## Task to complete:
The answer should reproduce every entry exactly and contain no images.

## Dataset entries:

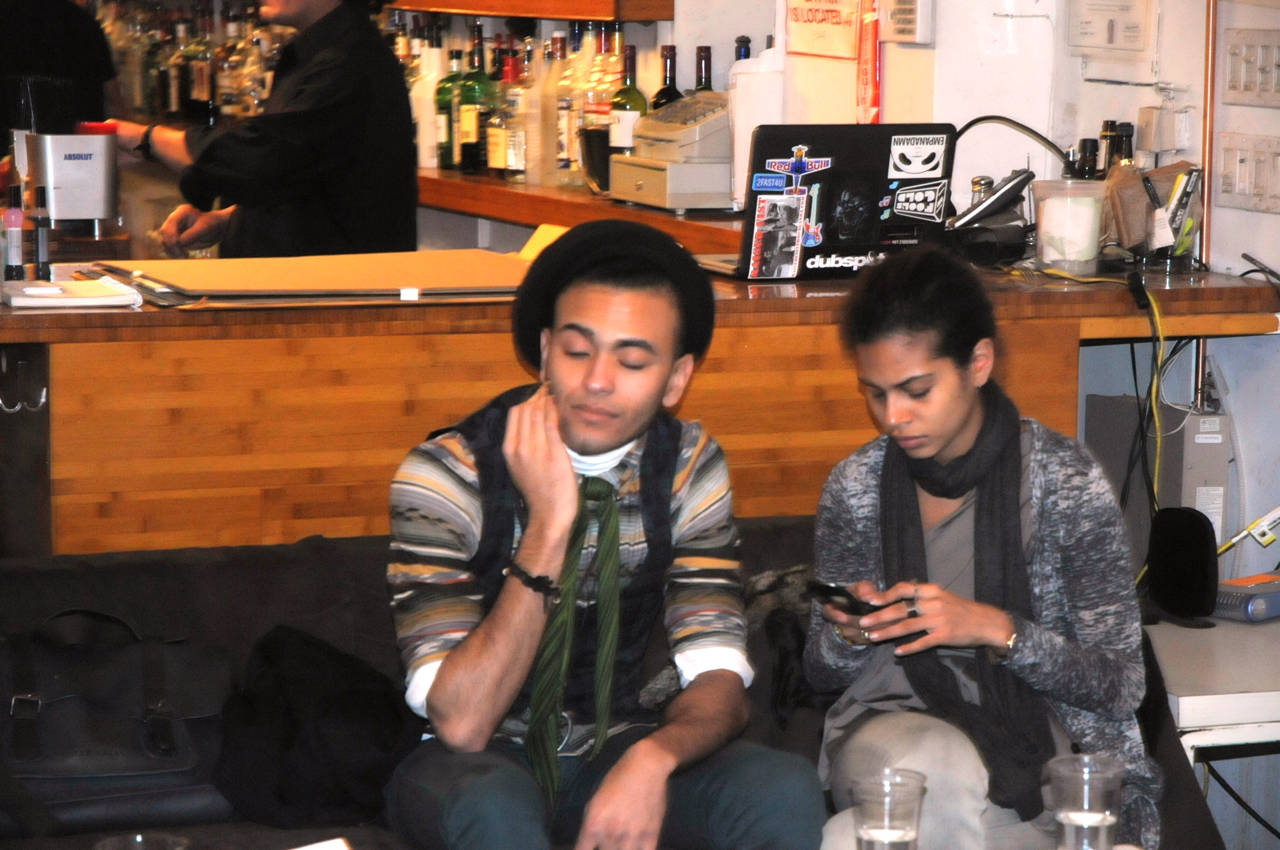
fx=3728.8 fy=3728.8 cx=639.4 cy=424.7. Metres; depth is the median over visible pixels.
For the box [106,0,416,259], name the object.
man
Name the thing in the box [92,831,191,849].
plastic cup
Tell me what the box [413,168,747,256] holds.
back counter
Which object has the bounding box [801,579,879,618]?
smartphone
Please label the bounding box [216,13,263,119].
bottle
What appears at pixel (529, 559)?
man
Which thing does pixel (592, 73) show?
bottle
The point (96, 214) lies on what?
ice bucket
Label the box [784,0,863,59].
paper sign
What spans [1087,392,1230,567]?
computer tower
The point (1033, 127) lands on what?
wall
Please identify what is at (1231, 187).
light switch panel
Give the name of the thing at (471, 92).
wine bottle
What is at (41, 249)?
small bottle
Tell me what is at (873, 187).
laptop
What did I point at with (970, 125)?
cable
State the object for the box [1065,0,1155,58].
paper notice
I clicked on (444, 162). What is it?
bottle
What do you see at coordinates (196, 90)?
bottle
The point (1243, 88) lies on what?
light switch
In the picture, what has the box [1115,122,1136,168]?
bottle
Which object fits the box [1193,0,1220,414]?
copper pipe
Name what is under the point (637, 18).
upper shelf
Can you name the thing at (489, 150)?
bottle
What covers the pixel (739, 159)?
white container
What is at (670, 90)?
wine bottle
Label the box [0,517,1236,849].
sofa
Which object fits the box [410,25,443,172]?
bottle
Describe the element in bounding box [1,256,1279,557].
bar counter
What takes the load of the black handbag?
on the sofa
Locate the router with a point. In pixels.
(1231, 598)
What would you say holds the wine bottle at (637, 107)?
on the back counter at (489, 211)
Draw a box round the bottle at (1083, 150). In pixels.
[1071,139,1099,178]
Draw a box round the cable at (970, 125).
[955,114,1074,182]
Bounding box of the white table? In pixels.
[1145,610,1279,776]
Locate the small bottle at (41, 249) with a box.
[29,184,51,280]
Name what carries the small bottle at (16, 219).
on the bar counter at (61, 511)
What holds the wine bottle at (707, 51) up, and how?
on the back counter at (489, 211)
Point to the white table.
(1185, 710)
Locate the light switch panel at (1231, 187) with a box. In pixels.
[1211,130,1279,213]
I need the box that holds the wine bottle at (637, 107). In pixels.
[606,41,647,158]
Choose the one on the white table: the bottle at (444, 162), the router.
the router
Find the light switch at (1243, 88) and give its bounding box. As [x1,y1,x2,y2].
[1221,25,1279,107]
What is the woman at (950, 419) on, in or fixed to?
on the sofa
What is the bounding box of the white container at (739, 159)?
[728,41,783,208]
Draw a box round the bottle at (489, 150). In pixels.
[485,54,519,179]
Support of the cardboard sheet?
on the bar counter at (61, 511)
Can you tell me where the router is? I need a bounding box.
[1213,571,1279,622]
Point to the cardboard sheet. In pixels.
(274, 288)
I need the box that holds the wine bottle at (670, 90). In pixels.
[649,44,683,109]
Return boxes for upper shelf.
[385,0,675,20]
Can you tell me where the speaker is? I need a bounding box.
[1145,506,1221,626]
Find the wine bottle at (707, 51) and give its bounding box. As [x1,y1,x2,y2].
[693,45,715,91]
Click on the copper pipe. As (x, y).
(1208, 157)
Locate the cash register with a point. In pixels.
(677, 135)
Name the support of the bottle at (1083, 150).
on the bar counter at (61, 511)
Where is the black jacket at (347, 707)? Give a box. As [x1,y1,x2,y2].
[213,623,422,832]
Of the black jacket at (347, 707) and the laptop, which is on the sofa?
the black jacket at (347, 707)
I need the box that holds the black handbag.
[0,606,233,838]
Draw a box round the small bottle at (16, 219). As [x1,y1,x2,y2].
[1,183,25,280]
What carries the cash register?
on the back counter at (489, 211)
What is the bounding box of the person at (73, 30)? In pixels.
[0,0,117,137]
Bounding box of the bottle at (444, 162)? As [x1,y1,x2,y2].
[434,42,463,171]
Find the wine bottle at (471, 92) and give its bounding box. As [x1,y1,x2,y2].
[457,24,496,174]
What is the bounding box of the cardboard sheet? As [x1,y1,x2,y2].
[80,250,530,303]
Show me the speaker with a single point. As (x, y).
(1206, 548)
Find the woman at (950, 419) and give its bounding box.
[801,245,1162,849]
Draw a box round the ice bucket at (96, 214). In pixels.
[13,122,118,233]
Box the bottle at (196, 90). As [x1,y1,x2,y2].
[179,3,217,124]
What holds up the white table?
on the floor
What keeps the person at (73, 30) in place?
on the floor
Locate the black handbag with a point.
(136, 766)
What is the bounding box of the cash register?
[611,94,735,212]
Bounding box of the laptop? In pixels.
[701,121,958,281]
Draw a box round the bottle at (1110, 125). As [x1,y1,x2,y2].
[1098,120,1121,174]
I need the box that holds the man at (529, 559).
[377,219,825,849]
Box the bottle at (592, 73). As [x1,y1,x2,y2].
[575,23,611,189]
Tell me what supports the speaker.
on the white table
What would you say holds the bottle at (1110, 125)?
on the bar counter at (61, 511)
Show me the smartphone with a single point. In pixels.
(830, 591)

## Final answer:
fx=3728.8 fy=3728.8 cx=639.4 cy=424.7. Metres; depth is the median over visible pixels.
For the box [106,0,416,259], name the object.
man
Name the thing in the box [92,831,191,849].
plastic cup
Tell me what the box [413,168,747,256] holds.
back counter
Which object has the bounding box [801,579,879,618]?
smartphone
Please label the bounding box [216,13,263,119].
bottle
What appears at pixel (529, 559)?
man
Which thing does pixel (592, 73) show?
bottle
The point (96, 214) lies on what?
ice bucket
Label the box [784,0,863,59].
paper sign
What spans [1087,392,1230,567]?
computer tower
The point (1033, 127) lands on what?
wall
Please identify what is at (1231, 187).
light switch panel
Give the name of the thing at (471, 92).
wine bottle
What is at (41, 249)?
small bottle
Tell me what is at (873, 187).
laptop
What did I point at with (970, 125)?
cable
State the object for the box [1065,0,1155,58].
paper notice
I clicked on (444, 162). What is it?
bottle
What do you see at coordinates (196, 90)?
bottle
The point (1243, 88) lies on what?
light switch
In the picture, what has the box [1115,122,1136,168]?
bottle
Which object fits the box [1193,0,1220,414]?
copper pipe
Name what is under the point (637, 18).
upper shelf
Can you name the thing at (489, 150)?
bottle
What covers the pixel (739, 159)?
white container
What is at (670, 90)?
wine bottle
Label the box [0,517,1236,849].
sofa
Which object fits the box [410,25,443,172]?
bottle
Describe the element in bounding box [1,256,1279,557].
bar counter
What takes the load of the black handbag?
on the sofa
Locate the router with a point. In pixels.
(1231, 598)
What would you say holds the wine bottle at (637, 107)?
on the back counter at (489, 211)
Draw a box round the bottle at (1083, 150). In pixels.
[1071,139,1099,178]
Draw a box round the cable at (970, 125).
[955,114,1074,182]
Bounding box of the white table? In pixels.
[1145,610,1279,776]
Locate the small bottle at (41, 249) with a box.
[29,184,51,280]
Name what carries the small bottle at (16, 219).
on the bar counter at (61, 511)
What holds the wine bottle at (707, 51) up, and how?
on the back counter at (489, 211)
Point to the white table.
(1185, 710)
Locate the light switch panel at (1231, 187) with a box. In pixels.
[1211,130,1279,213]
I need the box that holds the wine bottle at (637, 107). In pixels.
[606,41,647,158]
Choose the one on the white table: the bottle at (444, 162), the router.
the router
Find the light switch at (1243, 88) and give its bounding box. As [x1,y1,x2,y2].
[1221,25,1279,107]
What is the woman at (950, 419) on, in or fixed to?
on the sofa
What is the bounding box of the white container at (739, 159)?
[728,41,783,208]
Draw a box round the bottle at (489, 150). In pixels.
[485,54,519,179]
Support of the cardboard sheet?
on the bar counter at (61, 511)
Can you tell me where the router is? I need a bounding box.
[1213,571,1279,622]
Point to the cardboard sheet. In pixels.
(274, 288)
I need the box that holds the wine bottle at (670, 90). In pixels.
[649,44,683,109]
Return boxes for upper shelf.
[385,0,675,20]
Can you tell me where the speaker is? I need a bounding box.
[1145,506,1221,626]
Find the wine bottle at (707, 51) and give its bounding box. As [x1,y1,x2,y2].
[693,45,715,91]
Click on the copper pipe. As (x, y).
(1208, 157)
Locate the cash register with a point. In pixels.
(677, 135)
Name the support of the bottle at (1083, 150).
on the bar counter at (61, 511)
Where is the black jacket at (347, 707)? Give a box. As [x1,y1,x2,y2].
[213,623,422,832]
Of the black jacket at (347, 707) and the laptop, which is on the sofa?
the black jacket at (347, 707)
I need the box that holds the black handbag.
[0,606,233,838]
Draw a box round the small bottle at (16, 219). As [x1,y1,x2,y2].
[1,183,25,280]
What carries the cash register?
on the back counter at (489, 211)
What is the bounding box of the person at (73, 30)? In pixels.
[0,0,117,137]
Bounding box of the bottle at (444, 162)? As [x1,y1,x2,y2].
[434,42,463,171]
Find the wine bottle at (471, 92) and give its bounding box. As [x1,y1,x2,y2].
[457,24,496,174]
What is the bounding box of the cardboard sheet? As [x1,y1,x2,y2].
[80,250,530,303]
Show me the speaker with a single point. As (x, y).
(1206, 548)
Find the woman at (950, 419) and give its bounding box.
[801,245,1162,849]
Draw a box round the ice bucket at (96, 214). In pixels.
[13,122,118,233]
Box the bottle at (196, 90). As [x1,y1,x2,y2].
[179,3,217,124]
What holds up the white table?
on the floor
What keeps the person at (73, 30) in place?
on the floor
Locate the black handbag with a point.
(136, 766)
What is the bounding box of the cash register?
[611,94,735,212]
Bounding box of the laptop? In pixels.
[701,121,958,281]
Draw a box round the bottle at (1110, 125). As [x1,y1,x2,y2].
[1098,120,1121,174]
I need the box that holds the man at (529, 559).
[377,219,825,849]
Box the bottle at (592, 73). As [x1,y1,x2,y2].
[575,23,611,189]
Tell me what supports the speaker.
on the white table
What would you say holds the bottle at (1110, 125)?
on the bar counter at (61, 511)
Show me the smartphone with a single point. In pixels.
(830, 591)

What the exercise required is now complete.